Acquittal in Joan Root murder trial
August 10, 2007 9:41 AM   Subscribe

Joan Root, who spent most of her life in Kenya, was a noted naturalist and filmmaker (along with her (former) husband. She was murdered by gunmen at point-blank range in January, 2006 in her home on Lake Naivasha. Lake Naivasha is the only fresh water source in the Great Rift Valley, and has become increasingly endangered by pollution and overuse for irrigation, and Root spent considerable time fighting to protect it. Today, a Kenyan magistrate acquitted the four suspects in her murder, calling the testimony of 13 witnesses "defective".
posted by mkultra (9 comments total)
 
Oh, and Julia Roberts is has signed on to play her in an upcoming movie.
posted by mkultra at 9:43 AM on August 10, 2007


Oh, and Julia Roberts is has signed on to play her in an upcoming movie.

We live in an odd world.
posted by billysumday at 9:48 AM on August 10, 2007


No justice, no peace.
posted by psmealey at 10:07 AM on August 10, 2007


I wish I knew more about the witnesses' testimony.

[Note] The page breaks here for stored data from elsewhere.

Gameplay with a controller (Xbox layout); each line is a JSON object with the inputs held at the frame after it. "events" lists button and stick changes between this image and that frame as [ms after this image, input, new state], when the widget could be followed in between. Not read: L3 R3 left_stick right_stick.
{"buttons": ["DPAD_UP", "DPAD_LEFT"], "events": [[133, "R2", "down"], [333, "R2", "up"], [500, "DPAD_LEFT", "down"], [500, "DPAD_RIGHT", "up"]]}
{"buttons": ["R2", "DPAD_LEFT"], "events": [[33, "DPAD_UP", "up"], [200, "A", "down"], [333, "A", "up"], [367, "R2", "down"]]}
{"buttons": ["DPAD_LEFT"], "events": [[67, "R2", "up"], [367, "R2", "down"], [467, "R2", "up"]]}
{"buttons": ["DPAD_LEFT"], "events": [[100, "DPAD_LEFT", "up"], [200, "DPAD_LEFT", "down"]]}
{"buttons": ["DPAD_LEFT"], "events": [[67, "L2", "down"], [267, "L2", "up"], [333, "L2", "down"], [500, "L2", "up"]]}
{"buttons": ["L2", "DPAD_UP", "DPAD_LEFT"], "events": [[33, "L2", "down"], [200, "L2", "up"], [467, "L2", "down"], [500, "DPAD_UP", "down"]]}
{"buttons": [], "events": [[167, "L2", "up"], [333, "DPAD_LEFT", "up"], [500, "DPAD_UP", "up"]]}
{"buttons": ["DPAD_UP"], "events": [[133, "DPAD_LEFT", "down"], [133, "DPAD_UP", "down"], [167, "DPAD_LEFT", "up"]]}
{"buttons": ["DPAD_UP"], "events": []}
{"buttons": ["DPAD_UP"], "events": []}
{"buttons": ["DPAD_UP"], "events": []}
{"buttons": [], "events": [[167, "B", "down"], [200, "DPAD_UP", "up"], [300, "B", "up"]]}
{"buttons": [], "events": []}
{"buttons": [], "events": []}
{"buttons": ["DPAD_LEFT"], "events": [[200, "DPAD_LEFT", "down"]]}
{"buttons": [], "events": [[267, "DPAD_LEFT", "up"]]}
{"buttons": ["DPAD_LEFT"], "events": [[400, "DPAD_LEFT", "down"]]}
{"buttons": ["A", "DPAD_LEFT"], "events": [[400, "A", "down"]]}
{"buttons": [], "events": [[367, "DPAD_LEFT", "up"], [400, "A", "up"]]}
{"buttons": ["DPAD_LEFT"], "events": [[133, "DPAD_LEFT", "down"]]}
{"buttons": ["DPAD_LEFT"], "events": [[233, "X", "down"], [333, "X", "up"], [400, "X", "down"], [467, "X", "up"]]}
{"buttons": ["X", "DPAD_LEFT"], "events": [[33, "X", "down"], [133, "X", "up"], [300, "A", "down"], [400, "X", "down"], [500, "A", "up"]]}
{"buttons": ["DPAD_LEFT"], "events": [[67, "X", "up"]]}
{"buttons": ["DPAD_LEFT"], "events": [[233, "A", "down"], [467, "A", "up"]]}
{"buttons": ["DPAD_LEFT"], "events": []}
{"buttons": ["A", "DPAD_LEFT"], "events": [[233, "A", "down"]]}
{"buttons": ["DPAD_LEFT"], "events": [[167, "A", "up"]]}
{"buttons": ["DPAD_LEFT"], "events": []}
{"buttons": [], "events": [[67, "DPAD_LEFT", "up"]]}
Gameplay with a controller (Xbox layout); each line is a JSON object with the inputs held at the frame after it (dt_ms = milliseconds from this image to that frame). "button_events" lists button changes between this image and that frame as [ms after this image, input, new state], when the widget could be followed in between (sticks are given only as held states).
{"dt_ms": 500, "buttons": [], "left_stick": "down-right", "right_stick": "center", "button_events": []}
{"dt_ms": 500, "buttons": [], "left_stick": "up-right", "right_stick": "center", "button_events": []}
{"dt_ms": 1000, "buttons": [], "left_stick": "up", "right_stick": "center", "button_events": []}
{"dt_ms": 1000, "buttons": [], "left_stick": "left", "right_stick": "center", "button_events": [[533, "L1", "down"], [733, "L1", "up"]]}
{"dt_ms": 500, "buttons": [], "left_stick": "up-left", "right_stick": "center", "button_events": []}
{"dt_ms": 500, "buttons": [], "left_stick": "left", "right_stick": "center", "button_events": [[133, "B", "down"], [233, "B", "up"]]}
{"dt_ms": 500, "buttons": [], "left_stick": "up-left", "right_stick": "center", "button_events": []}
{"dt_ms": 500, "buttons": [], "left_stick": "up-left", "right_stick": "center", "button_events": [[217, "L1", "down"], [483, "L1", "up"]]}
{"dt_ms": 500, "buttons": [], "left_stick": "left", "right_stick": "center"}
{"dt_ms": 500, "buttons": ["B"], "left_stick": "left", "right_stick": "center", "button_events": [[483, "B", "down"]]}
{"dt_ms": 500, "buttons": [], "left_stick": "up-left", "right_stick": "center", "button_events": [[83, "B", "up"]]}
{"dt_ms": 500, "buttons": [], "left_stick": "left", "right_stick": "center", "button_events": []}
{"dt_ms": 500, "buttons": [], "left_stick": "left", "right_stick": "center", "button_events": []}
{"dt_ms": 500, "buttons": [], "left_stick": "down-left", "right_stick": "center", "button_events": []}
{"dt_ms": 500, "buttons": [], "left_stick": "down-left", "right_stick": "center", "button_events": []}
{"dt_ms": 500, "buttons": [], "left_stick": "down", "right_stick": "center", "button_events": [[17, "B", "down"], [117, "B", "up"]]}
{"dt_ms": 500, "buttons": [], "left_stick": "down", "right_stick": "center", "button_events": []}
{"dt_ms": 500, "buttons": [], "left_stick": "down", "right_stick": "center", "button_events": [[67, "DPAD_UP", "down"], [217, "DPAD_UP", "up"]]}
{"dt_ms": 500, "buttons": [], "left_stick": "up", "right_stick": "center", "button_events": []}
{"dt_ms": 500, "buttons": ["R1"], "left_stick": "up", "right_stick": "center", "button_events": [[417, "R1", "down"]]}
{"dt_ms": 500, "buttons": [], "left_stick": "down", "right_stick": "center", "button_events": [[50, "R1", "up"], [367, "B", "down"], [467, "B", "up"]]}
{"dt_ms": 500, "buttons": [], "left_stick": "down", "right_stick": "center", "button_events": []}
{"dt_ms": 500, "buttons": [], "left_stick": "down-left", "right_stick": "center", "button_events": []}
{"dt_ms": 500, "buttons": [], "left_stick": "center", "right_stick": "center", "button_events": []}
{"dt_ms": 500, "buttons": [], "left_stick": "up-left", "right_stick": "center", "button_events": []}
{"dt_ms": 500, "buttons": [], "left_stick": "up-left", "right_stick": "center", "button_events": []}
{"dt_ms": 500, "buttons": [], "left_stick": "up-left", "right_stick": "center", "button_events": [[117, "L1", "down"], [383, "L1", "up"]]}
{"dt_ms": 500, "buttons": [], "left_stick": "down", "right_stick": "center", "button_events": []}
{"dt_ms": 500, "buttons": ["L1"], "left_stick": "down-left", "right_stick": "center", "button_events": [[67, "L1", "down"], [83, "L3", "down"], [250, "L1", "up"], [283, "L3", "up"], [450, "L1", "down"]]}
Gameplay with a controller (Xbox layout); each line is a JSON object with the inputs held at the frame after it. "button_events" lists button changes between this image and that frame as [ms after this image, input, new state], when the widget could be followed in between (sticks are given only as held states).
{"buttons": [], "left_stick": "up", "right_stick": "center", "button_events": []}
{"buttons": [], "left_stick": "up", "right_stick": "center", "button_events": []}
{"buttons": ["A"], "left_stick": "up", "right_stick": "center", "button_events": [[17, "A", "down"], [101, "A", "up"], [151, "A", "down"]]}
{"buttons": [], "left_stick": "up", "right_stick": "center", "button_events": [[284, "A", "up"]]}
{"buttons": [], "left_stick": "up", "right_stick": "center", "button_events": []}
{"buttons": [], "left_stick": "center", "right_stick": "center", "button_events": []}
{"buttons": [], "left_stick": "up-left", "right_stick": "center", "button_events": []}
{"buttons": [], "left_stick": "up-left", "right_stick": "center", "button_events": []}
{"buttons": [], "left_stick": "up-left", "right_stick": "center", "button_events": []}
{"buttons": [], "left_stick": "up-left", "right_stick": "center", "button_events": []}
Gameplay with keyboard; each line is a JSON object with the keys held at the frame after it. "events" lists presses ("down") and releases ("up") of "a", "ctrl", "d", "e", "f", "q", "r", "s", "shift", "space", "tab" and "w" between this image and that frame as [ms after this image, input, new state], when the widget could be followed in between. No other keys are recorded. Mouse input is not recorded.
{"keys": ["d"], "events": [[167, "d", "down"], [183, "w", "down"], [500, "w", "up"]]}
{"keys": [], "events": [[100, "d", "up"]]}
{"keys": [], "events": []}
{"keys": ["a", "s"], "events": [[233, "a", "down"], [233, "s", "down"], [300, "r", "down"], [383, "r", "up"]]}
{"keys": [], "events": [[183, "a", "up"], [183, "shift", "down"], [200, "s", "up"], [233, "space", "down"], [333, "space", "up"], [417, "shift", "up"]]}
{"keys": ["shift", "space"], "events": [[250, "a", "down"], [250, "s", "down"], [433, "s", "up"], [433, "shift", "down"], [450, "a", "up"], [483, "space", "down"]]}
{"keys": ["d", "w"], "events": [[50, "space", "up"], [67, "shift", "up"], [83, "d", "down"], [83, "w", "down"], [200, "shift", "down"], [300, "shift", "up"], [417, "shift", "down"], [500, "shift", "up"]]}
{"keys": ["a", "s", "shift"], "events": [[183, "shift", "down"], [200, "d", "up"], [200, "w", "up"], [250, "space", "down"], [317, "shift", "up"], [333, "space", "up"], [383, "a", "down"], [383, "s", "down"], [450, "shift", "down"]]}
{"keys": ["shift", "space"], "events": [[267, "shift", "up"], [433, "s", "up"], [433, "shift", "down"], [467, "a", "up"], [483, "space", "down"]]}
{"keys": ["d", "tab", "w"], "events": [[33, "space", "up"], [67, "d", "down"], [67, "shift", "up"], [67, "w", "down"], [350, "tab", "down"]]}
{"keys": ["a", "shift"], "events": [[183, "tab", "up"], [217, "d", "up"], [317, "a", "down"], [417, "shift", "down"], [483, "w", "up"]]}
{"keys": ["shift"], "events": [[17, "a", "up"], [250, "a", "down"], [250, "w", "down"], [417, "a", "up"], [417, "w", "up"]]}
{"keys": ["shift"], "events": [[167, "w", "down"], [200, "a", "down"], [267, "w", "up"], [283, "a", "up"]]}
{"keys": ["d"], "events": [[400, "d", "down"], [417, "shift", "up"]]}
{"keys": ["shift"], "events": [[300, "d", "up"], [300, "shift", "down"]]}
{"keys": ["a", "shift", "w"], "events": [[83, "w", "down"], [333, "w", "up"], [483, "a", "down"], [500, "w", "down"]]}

Yeah, me too. There's almost no info available about the trial proceedings.
posted by mkultra at 10:11 AM on August 10, 2007


So... *was* the testimony defective?
posted by antifuse at 10:23 AM on August 10, 2007


It's unclear, but my money is on "no". The murder case touches on all of the classic race/power/corruption issues that plague much of Africa. The government has a far greater interest in acquitting these men than in exposing the dirty deeds of the corporations who enrich it.
posted by mkultra at 10:34 AM on August 10, 2007


She was a relatively rich white woman in a poor black country who kept a private security force that worked like this:
"Each man was paid 4,500 shillings [$62] a month, all by Joan," says Barry Gaymer, who occasionally accompanied the Task Force on its raids. Hiding in the papyrus, the Task Force would bolt out into the waist-deep water and pounce on poachers who, "drunk on kumi-kumi [home brew] or high on bangi [pot]," according to Gaymer, wouldn't even have time to raise their machetes in defense. "We'd whip them, beat them, yelling abuse," says Gaymer, showing me a photograph of the Task Force victoriously huddling around a tarp filled with fat fish, tangles of illegal nets, a confiscated boat, and trapping implements. "The Task Force carried stays—like pickax handles—that you clobber people with, which, in this case, was quite necessary, because the fish poachers weren't averse to pulling knives," says Cholmondeley. "They're real desperadoes."
And then she shut down the security force, making them also her enemies.
After Joan cut off her support, Chege was reduced to driving a motor-scooter taxi through the dirt streets of the Karagita slum. "He had been walking around like a tin god, and then he was nothing," says Gaymer. "Chege was a madaraka ndogo, a little man with a little power, but he thinks he's a king," adds Parselelo Kantai. "It's not a lot of money you're giving someone like Chege, but it's a lot of power. And when you yank them out of the gravy train, boom!"
It cannot be surprising that someone killed her or that reliable witnesses were hard to find among the people who had to go on living around there after the trial. She was doing something the government should have been doing, but the government preferred to let her take on the cost and the trouble.
posted by pracowity at 10:42 AM on August 10, 2007 [1 favorite]


Oh, and Julia Roberts is has signed on to play her in an upcoming movie.

It sounds a little close to The Constant Gardener.
posted by smackfu at 11:31 AM on August 10, 2007


We'll just have to wait for the movie to find out what really happened.